Experts from the Basque research centre BCBL have shown for the first time that the way in which the activity of two brains is connected depends on whether the dialogue takes place in the native language or in a foreign language. As two people speak, their brains begin to work simultaneously, synchronizing and establishing a unique bond. This is what neuroscientists call brain synchronization.
New research by the Basque Center on Cognition, Brain and Language (BCBL) in San Sebastián, now published in Cortex, confirms that this phenomenon depends on the language we use to communicate.
The study, carried out with the collaboration of several international institutions such as the University of Toronto (Canada) and the Nebrija University of Madrid, involved analyzing how brain wave synchrony occurs in different linguistic contexts. The researchers report for the first time that the way in which the activity of two brains becomes synchronized depends on the language used in the conversation.
This work, led by Alejandro Perez of the BCBL adds to earlier work done in 2017 which described the phenomenon of brain synchronization in communication between two people who speak in their native language. As in the first experiment, the researchers arranged 60 people into same-gender pairs, each composed of individuals separated by a screen who did not know each other and were similar in age and demographic characteristics.
Following a script, the subjects engaged in a general conversation, alternating their native language with a foreign language. Using electroencephalography (EEG), a non-invasive means of monitoring the electrical activity of the brain, the scientists measured the activity of their brain waves simultaneously.
“We have seen how the alignment of brain waves occurs differently when the conversation takes place in a native language or in a foreign language. This study has allowed us to move forward and show that brain synchrony depends on the linguistic context,” Pérez explains to SINC.
“The brain areas that synchronize best between the two brains are different according to whether a foreign or a native language is being used,” adds the expert. “This new discovery raises many questions and new lines of research in neuroscience.”
Synchronizing to understand the interlocutor
Speaking a foreign language makes our brains align in a different way to understand the interlocutor. “The brains of two people who speak a foreign language establish a different neuronal bond from when they use their native language in order to understand the interlocutor,” assures Pérez.
Although the specific reasons for this are not yet clear, those responsible for the study are mainly inclined to think that it is due to the so-called joint attention strategies, an essential phenomenon for coding and processing information in a coordinated manner, which is specific to each language.
“When a conversation takes place in one’s native language, both interlocutors pay attention to it in a more global way, focusing on the sentences and the global content of the message,” says Jon Andoni Duñabeitia, co-author of the study.
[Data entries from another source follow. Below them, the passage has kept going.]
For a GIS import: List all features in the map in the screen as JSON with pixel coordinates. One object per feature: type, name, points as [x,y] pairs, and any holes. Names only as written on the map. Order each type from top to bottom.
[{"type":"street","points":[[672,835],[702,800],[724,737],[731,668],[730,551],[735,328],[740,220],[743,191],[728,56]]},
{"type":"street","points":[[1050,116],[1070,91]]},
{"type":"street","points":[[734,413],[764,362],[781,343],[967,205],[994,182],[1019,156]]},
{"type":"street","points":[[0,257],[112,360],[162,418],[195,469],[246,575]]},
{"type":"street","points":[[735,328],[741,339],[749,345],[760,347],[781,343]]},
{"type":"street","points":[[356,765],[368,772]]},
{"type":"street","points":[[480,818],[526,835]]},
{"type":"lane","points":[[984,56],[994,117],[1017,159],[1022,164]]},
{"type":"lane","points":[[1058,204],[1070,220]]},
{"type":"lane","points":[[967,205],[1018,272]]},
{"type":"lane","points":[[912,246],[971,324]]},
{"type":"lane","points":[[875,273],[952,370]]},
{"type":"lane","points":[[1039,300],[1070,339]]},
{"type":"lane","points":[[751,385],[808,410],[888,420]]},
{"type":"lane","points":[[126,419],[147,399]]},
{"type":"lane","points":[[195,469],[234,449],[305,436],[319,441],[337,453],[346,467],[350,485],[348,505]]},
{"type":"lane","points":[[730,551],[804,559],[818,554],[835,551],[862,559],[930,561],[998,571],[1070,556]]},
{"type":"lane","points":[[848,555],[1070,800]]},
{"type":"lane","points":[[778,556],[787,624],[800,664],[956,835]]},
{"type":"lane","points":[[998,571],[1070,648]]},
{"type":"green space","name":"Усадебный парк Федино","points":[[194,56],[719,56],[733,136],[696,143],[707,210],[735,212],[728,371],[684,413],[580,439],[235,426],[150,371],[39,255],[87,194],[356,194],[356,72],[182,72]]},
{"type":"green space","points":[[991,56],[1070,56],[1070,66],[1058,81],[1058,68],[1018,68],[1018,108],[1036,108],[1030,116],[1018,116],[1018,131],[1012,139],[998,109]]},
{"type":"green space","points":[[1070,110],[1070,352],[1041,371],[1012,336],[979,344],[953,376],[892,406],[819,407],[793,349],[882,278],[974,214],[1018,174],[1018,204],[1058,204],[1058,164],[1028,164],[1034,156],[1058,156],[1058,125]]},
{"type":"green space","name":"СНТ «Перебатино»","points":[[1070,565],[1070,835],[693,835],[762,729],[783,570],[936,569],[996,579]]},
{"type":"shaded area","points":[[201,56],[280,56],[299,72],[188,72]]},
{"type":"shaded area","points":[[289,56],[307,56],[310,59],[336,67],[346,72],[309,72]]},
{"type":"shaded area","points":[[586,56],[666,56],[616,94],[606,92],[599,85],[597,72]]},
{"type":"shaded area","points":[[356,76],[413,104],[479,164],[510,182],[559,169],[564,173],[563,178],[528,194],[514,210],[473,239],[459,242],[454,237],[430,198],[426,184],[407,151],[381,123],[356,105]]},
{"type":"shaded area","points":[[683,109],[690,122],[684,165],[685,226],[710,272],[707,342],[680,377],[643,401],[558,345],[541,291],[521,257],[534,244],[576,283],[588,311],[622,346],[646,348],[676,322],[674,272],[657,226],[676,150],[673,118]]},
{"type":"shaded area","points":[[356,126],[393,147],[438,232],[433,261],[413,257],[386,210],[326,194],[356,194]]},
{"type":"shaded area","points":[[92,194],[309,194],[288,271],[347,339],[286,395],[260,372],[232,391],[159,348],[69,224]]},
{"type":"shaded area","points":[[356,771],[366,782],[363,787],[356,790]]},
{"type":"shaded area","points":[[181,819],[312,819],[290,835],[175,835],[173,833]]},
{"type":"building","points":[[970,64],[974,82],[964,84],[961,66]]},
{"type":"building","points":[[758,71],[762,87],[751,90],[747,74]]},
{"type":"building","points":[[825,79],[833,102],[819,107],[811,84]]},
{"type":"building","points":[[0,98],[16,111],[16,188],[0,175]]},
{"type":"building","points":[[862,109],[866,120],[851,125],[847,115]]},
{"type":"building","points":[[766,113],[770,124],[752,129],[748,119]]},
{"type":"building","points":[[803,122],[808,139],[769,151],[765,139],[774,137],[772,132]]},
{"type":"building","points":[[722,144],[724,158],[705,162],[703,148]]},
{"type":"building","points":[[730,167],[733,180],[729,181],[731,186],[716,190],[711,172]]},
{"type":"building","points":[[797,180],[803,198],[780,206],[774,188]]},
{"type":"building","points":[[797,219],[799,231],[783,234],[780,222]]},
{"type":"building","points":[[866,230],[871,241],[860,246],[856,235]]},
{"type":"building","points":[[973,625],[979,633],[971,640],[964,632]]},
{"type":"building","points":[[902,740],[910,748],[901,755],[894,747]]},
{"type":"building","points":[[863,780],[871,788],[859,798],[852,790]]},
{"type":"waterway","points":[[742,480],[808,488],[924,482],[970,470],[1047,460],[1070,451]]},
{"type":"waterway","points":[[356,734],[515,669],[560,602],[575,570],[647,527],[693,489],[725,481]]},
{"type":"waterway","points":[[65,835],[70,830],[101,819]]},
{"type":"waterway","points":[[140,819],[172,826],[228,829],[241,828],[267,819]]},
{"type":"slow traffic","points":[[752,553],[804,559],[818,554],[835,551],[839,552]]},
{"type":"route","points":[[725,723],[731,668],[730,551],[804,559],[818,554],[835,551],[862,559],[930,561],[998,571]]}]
However, when done in a foreign language, attention resources focus primarily on other, more complex linguistic levels for non-native speakers, such as sounds and words.
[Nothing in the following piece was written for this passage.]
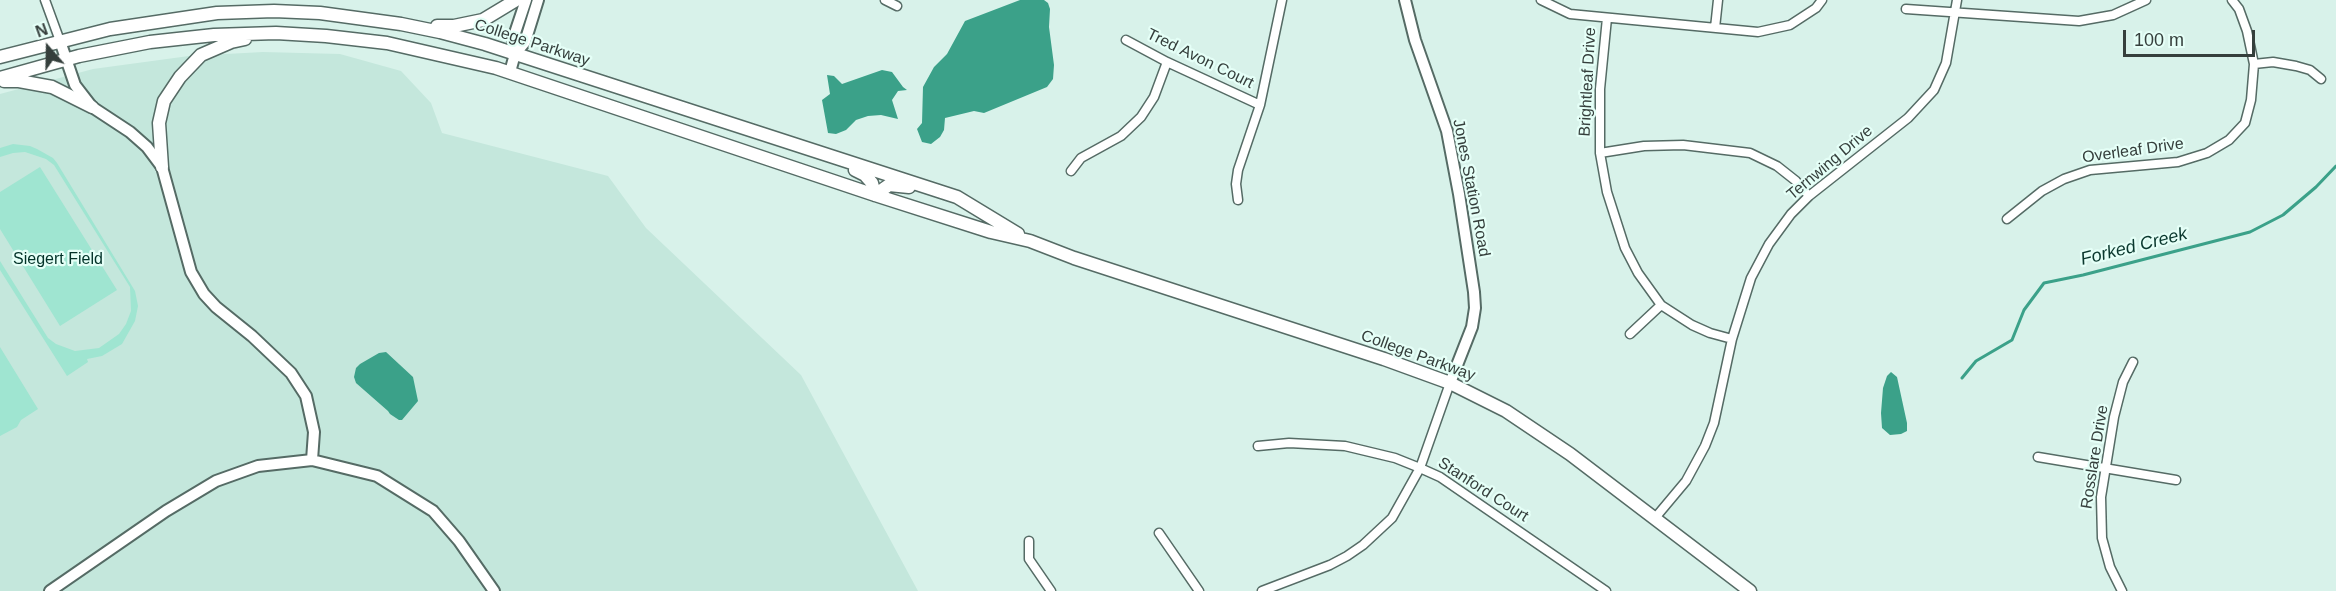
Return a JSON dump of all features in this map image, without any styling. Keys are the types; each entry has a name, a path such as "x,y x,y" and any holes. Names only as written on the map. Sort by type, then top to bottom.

“In the latter communicative context we need to reconfigure our attention strategies so that we can understand each other, and this may be directly related to the difference in the areas synchronised during the conversation,” suggests Duñabeitia.
For the authors, this work opens up the future possibility of quantifying verbal communication between two people. “Real-time signal processing and cheaper devices that measure brain activity will make it possible to integrate sensors into the actual headphones of computers,” says Alejandro Pérez.